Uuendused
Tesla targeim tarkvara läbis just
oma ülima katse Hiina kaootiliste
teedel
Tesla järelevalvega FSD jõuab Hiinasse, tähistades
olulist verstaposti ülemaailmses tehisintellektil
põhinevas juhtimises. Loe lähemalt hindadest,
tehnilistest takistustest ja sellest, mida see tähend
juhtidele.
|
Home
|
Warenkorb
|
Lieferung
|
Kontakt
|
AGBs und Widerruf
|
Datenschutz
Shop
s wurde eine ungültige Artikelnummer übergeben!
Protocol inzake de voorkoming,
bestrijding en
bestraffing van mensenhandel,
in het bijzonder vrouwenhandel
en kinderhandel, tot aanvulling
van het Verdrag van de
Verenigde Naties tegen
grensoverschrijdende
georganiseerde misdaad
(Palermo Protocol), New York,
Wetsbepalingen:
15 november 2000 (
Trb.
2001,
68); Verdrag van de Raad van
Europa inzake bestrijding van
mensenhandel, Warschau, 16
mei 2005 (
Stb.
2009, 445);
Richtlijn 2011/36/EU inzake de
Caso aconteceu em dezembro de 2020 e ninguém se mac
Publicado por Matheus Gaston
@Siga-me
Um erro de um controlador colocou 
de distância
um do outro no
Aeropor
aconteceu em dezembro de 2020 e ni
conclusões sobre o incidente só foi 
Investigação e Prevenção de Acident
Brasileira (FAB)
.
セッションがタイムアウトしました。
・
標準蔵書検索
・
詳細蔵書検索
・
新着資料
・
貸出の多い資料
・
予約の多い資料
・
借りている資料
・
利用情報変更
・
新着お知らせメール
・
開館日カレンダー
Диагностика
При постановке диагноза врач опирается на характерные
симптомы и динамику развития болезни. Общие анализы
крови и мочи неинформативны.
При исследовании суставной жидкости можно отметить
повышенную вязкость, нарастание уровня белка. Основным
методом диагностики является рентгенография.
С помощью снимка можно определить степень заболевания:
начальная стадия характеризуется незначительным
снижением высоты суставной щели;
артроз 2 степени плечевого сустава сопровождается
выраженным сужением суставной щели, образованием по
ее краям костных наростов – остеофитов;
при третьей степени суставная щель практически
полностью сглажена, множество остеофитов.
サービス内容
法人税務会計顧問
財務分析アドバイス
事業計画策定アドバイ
===============
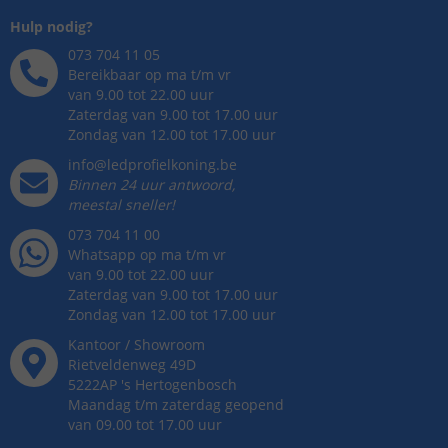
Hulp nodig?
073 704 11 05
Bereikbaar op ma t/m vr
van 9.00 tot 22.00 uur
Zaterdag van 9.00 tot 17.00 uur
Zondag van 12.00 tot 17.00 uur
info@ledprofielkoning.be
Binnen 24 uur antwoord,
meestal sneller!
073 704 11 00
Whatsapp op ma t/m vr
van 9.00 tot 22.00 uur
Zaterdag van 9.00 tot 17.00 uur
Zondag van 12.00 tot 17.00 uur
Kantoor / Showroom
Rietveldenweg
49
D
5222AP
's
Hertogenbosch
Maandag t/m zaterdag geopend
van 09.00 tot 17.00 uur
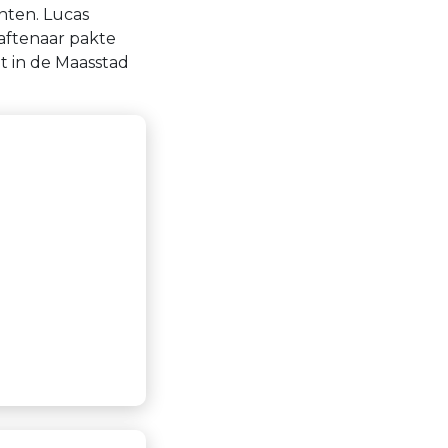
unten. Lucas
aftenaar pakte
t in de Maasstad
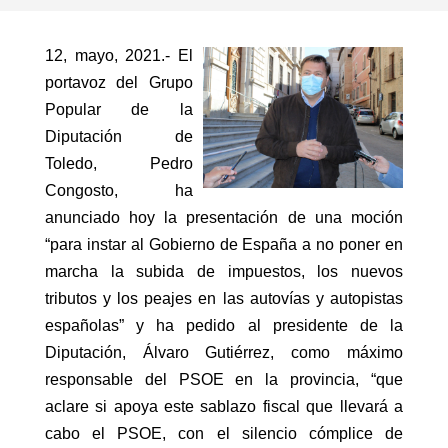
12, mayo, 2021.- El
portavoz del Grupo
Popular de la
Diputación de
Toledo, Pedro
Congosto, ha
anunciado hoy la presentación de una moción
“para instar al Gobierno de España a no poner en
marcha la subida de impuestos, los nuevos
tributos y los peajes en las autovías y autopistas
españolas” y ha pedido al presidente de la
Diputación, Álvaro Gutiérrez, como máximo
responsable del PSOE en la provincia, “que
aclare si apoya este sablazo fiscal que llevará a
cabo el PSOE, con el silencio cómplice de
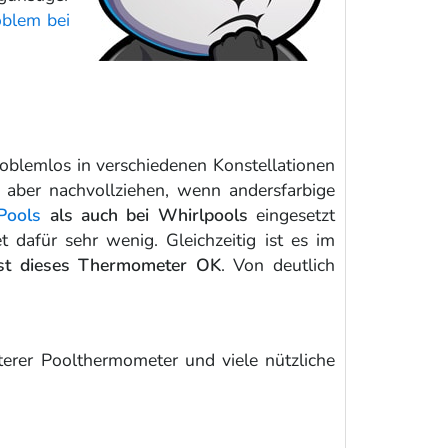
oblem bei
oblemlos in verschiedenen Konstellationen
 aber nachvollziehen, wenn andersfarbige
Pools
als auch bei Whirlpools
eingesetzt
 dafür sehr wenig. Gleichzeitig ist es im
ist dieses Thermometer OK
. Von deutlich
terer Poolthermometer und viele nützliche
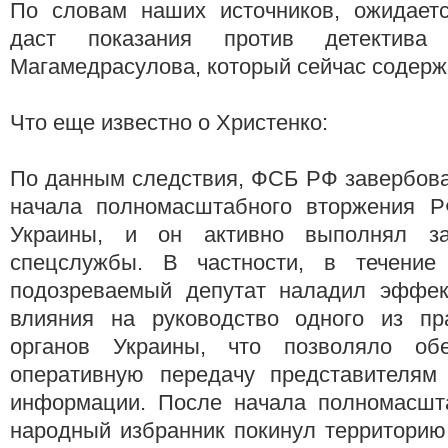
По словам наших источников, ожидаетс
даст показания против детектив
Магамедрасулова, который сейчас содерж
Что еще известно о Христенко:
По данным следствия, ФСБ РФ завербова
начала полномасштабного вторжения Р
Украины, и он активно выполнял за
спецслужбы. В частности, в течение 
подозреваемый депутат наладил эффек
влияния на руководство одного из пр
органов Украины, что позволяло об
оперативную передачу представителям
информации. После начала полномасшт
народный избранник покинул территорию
===============
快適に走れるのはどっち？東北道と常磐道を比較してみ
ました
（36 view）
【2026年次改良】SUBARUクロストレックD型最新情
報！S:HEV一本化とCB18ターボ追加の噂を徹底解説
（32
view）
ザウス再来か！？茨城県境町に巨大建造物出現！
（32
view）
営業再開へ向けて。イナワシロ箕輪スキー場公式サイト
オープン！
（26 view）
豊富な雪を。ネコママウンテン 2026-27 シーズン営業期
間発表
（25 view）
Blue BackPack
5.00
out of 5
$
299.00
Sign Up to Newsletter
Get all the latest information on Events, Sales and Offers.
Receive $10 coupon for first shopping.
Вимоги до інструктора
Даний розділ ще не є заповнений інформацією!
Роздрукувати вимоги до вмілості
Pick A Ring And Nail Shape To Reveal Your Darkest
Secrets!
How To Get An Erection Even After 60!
===============
**TASK OBJECTIVE:** Copy out once more the rows that run from the line containing "По словам наших источников, ожидаетс" through the line containing "информации. После начала полномасшт", with both of those lines included.

**SOLVED EXERCISE:**
По словам наших источников, ожидаетс
даст показания против детектив
Магамедрасулова, который сейчас содерж
Что еще известно о Христенко:
По данным следствия, ФСБ РФ завербова
начала полномасштабного вторжения Р
Украины, и он активно выполнял за
спецслужбы. В частности, в течение 
подозреваемый депутат наладил эффек
влияния на руководство одного из пр
органов Украины, что позволяло об
оперативную передачу представителям
информации. После начала полномасшт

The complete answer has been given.